Once I detected this particular pattern, I’d simply remove the bitcast instruction so that the GEP is operating on the real type of the array.

Unfortunately, this runs in to a couple problems. The first is that I don’t really understand how appending linkage interacts with dead global elimination. What I want is for the appending linkage array to only contain the variables that survived dead global elimination; And I don’t want the global references in the array itself to cause the referred global to be considered “live”.

It’s easy to envision if you think in terms of C++ static constructors: Say you are linking with a static library that has a large number of modules, some of which contains static constructor functions. You have some appending-linkage array which is used to collect together pointers to all of the functions that need to be executed before main(). However, you don’t want to include functions for classes that aren’t transitively reachable from your main function, otherwise you end up pulling in the entire library and your program gets bloated.
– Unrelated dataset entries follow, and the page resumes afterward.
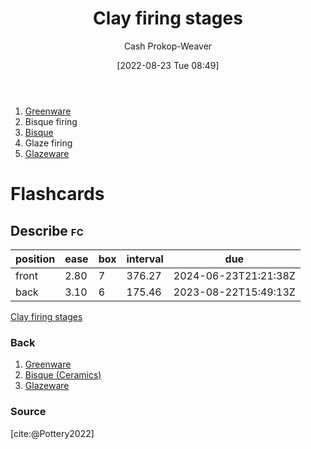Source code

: :PROPERTIES:
:ID:       dff0f5e8-e2e5-41dc-a43d-6fd7c39b14be
:LAST_MODIFIED: [2023-06-13 Tue 07:46]
:END:
#+title: Clay firing stages
#+hugo_custom_front_matter: :slug "dff0f5e8-e2e5-41dc-a43d-6fd7c39b14be"
#+author: Cash Prokop-Weaver
#+date: [2022-08-23 Tue 08:49]
#+filetags: :concept:

1. [[id:d0d62414-0eb1-4036-aae9-da4db0eb1d52][Greenware]]
2. Bisque firing
3. [[id:7a78f2f9-4a22-43aa-86a7-11dceb13e96a][Bisque]]
4. Glaze firing
5. [[id:c23949a7-63c4-4c3f-9101-8d1d233684f4][Glazeware]]

* Flashcards
:PROPERTIES:
:ANKI_DECK: Default
:END:

** Describe :fc:
:PROPERTIES:
:ID:       500ccdf2-2c8a-484e-9286-e9045afbdbd7
:ANKI_NOTE_ID: 1661270829162
:FC_CREATED: 2022-08-23T16:07:09Z
:FC_TYPE:  double
:END:
:REVIEW_DATA:
| position | ease | box | interval | due                  |
|----------+------+-----+----------+----------------------|
| front    | 2.80 |   7 |   376.27 | 2024-06-23T21:21:38Z |
| back     | 3.10 |   6 |   175.46 | 2023-08-22T15:49:13Z |
:END:

[[id:dff0f5e8-e2e5-41dc-a43d-6fd7c39b14be][Clay firing stages]]

*** Back
1. [[id:d0d62414-0eb1-4036-aae9-da4db0eb1d52][Greenware]]
2. [[id:7a78f2f9-4a22-43aa-86a7-11dceb13e96a][Bisque (Ceramics)]]
3. [[id:c23949a7-63c4-4c3f-9101-8d1d233684f4][Glazeware]]
*** Source
[cite:@Pottery2022]

#+print_bibliography:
The other problem is that you want to fix up the appending linkage arrays after dead global elimination. Unfortunately, at that point the internalize pass has changed the linkage types of all your appending arrays to “internal”. So there’s no way for my trick to work, since it can’t tell which arrays to fix up.

In the case of static C++ constructors, my understanding is that the linker has special knowledge of that particular array. But I don’t want to hard-code the name of a particular global into my linker if I can help it. What I need is some way to mark or annotate those variables to tell the linker to perform the fixup.